More than 25 percent of heritage sites in China are in "poor" and "relatively poor" condition, a five-year census on the country's fixed cultural heritage has found.
About 17.77 percent of the country's cultural relics are in relatively poor preserved condition and 8.43 percent are preserved in poor condition, Shan Jixiang, director of the State Administration of Cultural Heritage, said Thursday, citing census results.
The census, the third and the largest since the founding of the People's Republic of China in 1949, saw the registration of 766,722 fixed cultural relics, including those located underground and underwater. A total of 536,001 were newly registered.

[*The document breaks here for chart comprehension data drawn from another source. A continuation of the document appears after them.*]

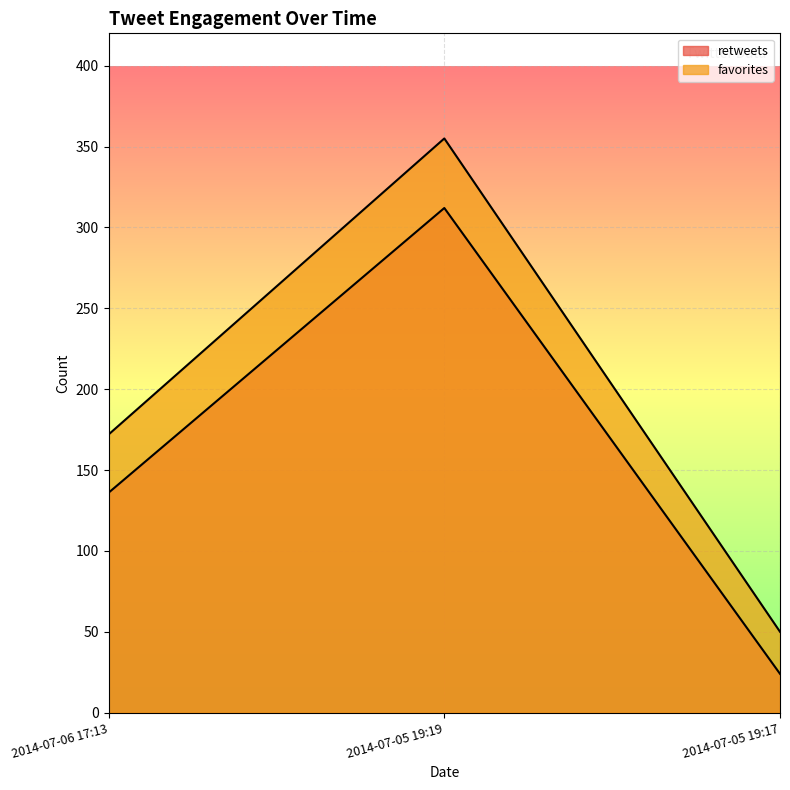

What is the total value across all series at 2014-07-06 17:13?

308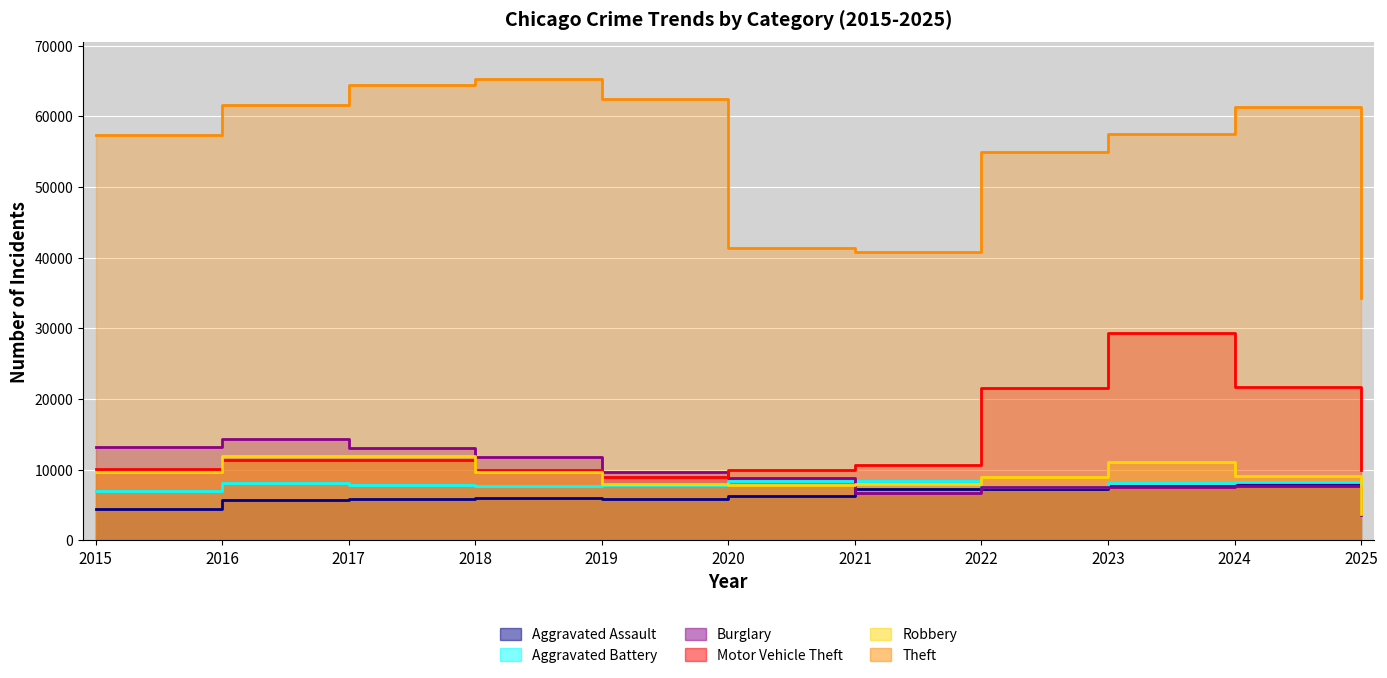

At how many categories does at least one series exceed 29668?

11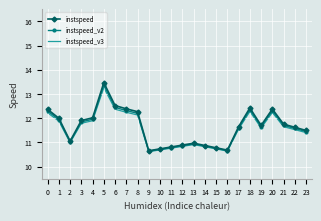

At which label is instspeed_v3 closest to 11?

2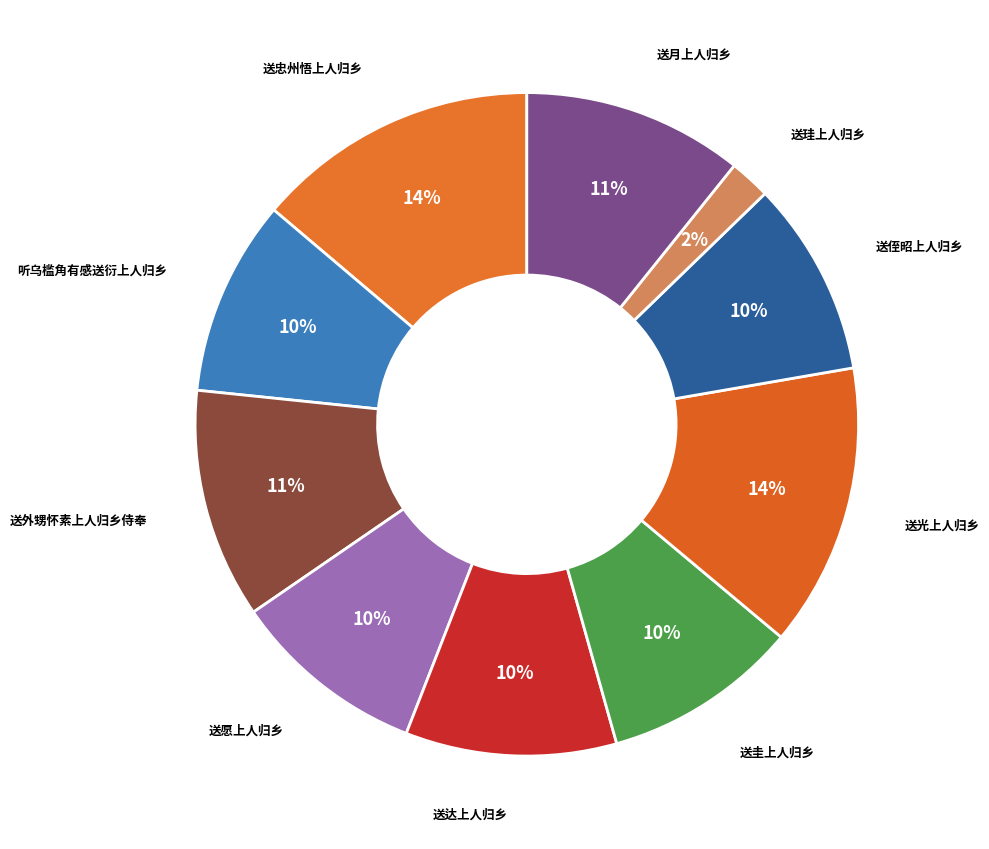

How many segments does this pie chart have?

10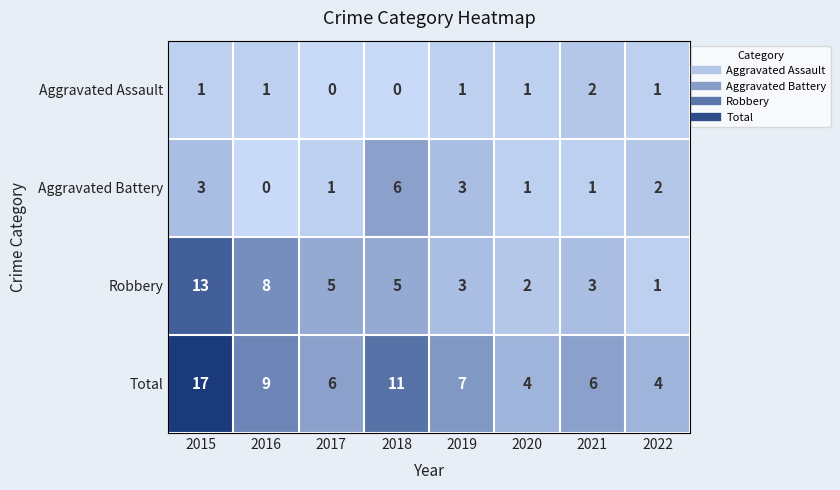

How many Aggravated Battery values are between 1 and 3?

6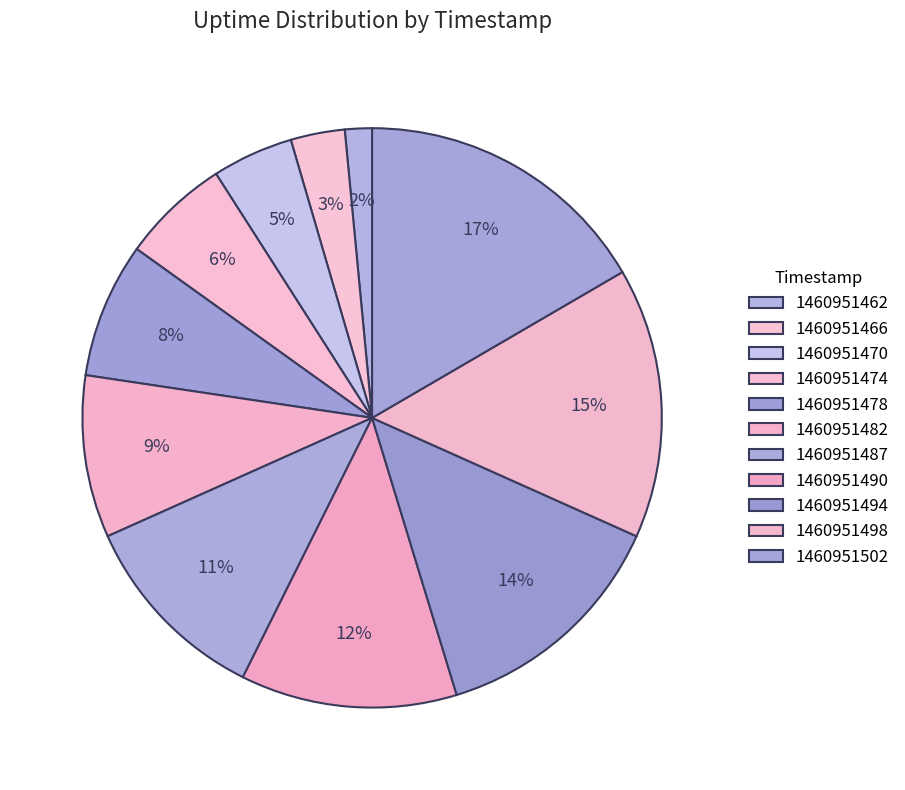

What is the largest slice in the pie chart?

1460951502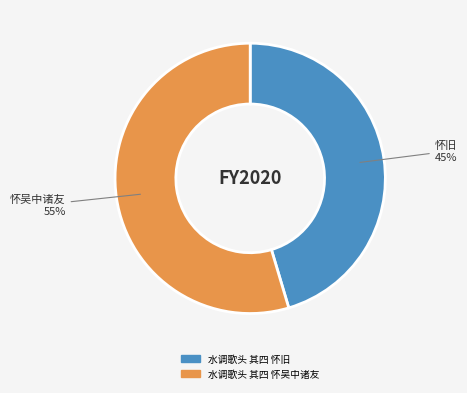

Is it true that 水调歌头 其四 怀旧 is 45% of the pie?

True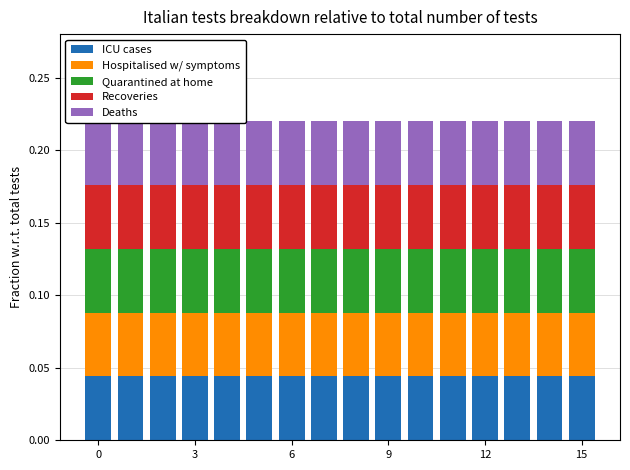

Rank the series at 12 from lowest to highest value.

Deaths, Quarantined at home, Recoveries, Hospitalised w/ symptoms, ICU cases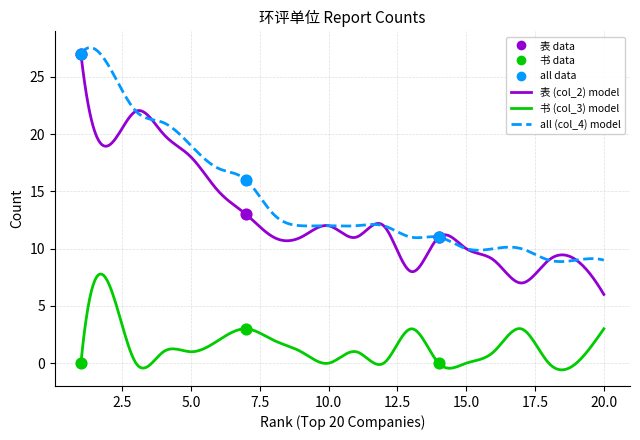

Is the value of 书 (col_3) at 8 greater than the value of all (col_4) at 17?

No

"(These results) have raised higher requirements for our country's cultural relics management, protection, scientific research and utilization," Shan said.
Shan added that related laws and regulations should be improved and public awareness should be boosted, while increasing protection investments as well as strengthening the preservation abilities of cultural heritage institutes.
The census, which cost 1.5 billion yuan (237 million U.S. dollars) and involved about 50,000 workers, recorded basic information of all fixed ancient sites.
The United Nations Educational, Scientific and Cultural Organization (UNESCO) seeks to encourage the identification, protection and preservation of cultural and natural heritage around the world considered to be of outstanding value to humanity. This is embodied in an international treaty called the Convention concerning the Protection of the World Cultural and Natural Heritage, adopted by UNESCO in 1972.
Up to Now, 40 noteworthy Chinese properties were inscribed on UNESCO's World Heritages List. Among which, 29 were inscribed as World Cultural Heritage Sites, while 7 were inscribed as World Natural Heritage Sites, and 4 were inscribed as both Cultural and Natural Heritage Sites.